Reversal of whitefish species diversity took place due to closer breeding

February 16, 2012 01:33 am | Updated 01:34 am IST

Plant and animal species diversify to occupy specific environmental niches created by several ecological factors. But can a reduction or elimination of environmental niches force the otherwise diversified species to come together and hence resulted in a reduction in species diversity?

A study published today (February 16) in Nature proves that reversal in species diversity can indeed result when different environmental niches in a given system, say lakes, are reduced or removed. The study highlights the case of whitefish species seen in 17 Swiss lakes.

Reproductive isolation

Diversification in the case of whitefish species is manifested in the form of body size and gill rakers (cartilaginous structures that protrude from the gills).

The two species — large-size species with a few widely spaced gill rakers and small-size whitefish with plenty of densely packed rakers — show very clear reproductive isolation.

The large-size ones spawn in winter in shallow littoral habitats; the small-sized ones spawn in deeper water in winter.

But eutrophication changed the ecosystem in the 17 Swiss lakes. Eutrophication results when there is excessive plant growth and microbial life due to excessive nutrient supply. The enhanced growth and death of plants and animals result in increased decomposition. This results in depletion of oxygen in the lakes.

Oxygen reduction

In this case, the reduction in oxygen affected the deep-water spawning whitefish species. It also killed benthic life that served as food for this fish species.

These changes “compressed the depth range in which whitefish could spawn,” thus bringing them closer together to breed.

The convergence occurred in the case of lakes that were moderately and strongly polluted, but not in the mildly polluted ones.

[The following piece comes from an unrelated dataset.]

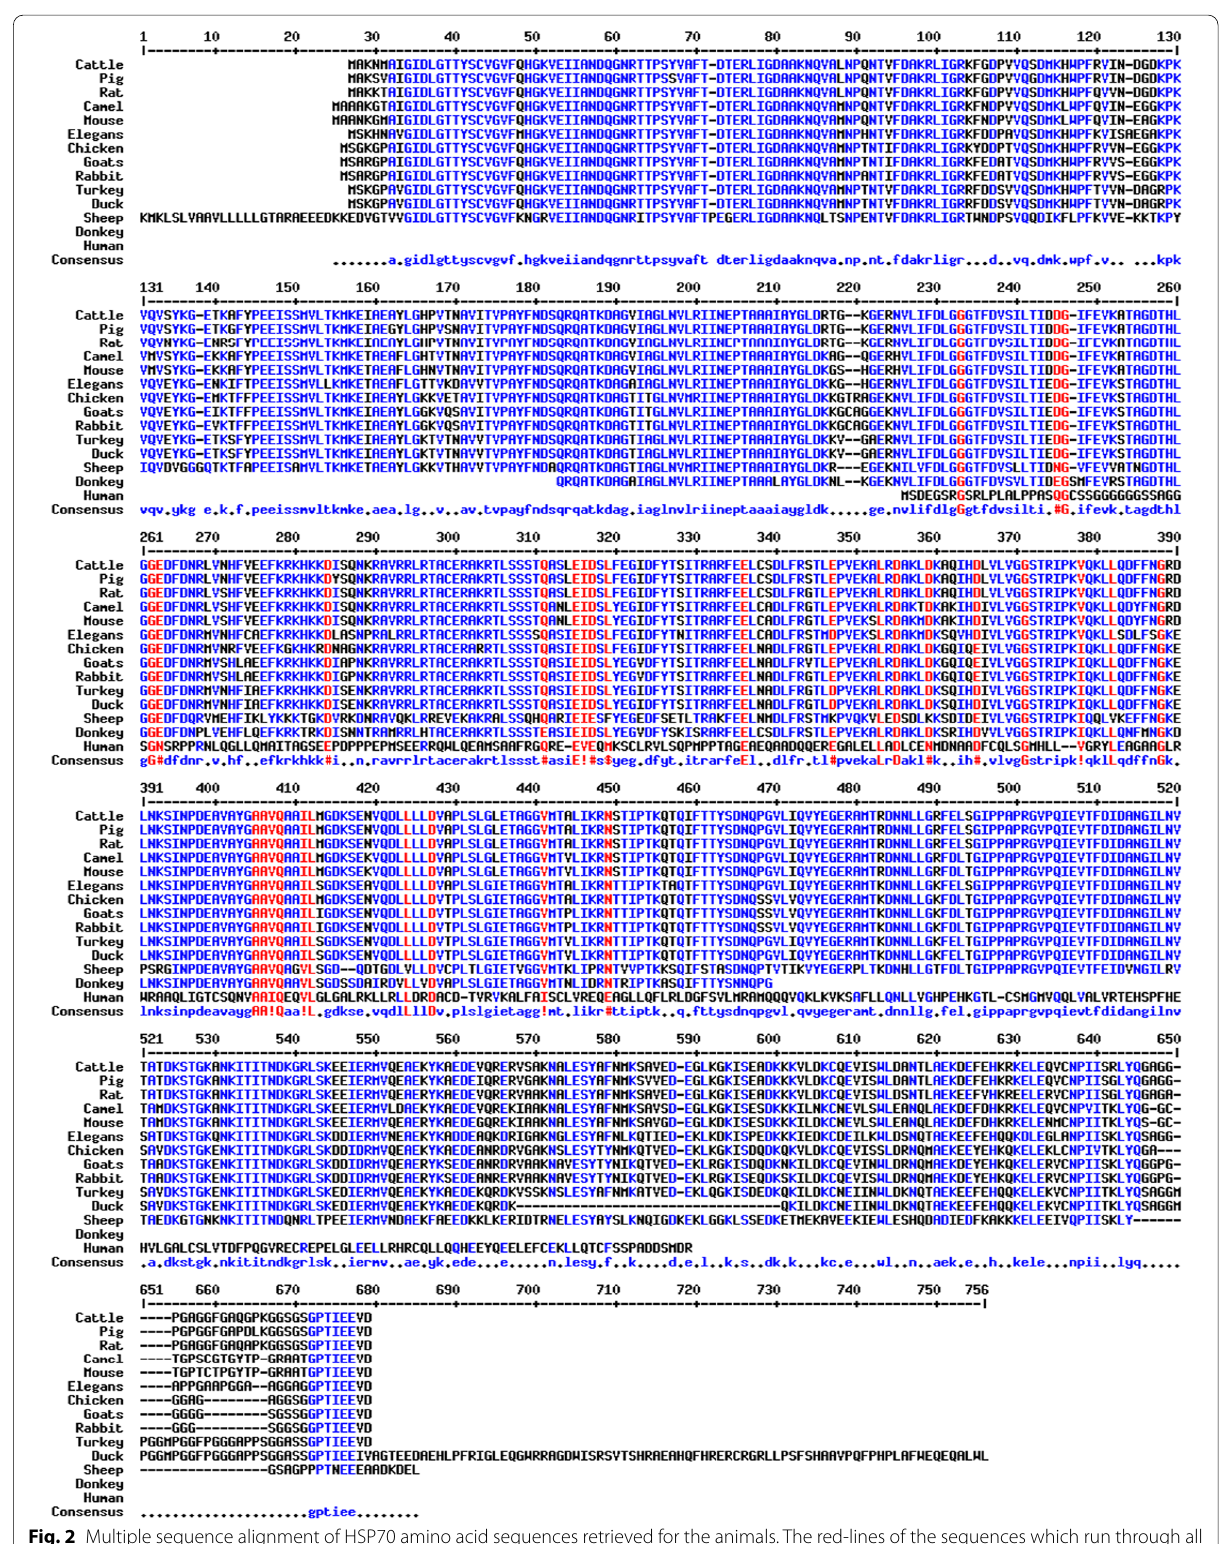
Fig. 2 Multiple sequence alignment of HSP70 amino acid sequences retrieved for the animals. The red-lines of the sequences which run through all the animals’ species are the conserved amino acid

The coming together of the species to breed resulted in “increased [the] gene flow between previously ecologically differentiated species.”

In theory, natural selection between species can continue, even when gene flow between the species is present, thus keeping the species apart.

But in this case, the human intervention was so pronounced that selection could not surpass gene flow between the two distant species.

The loss of genetic variability is the proof that diversity loss had indeed taken place. The authors found that reversal of speciation had set in the whitefish species in 13 lakes.

“Most whitefish assemblages have lower species and functional diversity today than historically,” they assert. But it is not just the whitefish that suffered due to eutrophication.

“The lakes have lost 38 per cent of species diversity, 14 per cent of functional diversity and 28 per cent of functional disparity among species. “Eight endemic species and seven distinct populations of species [seen till recently] have become extinct,” they write.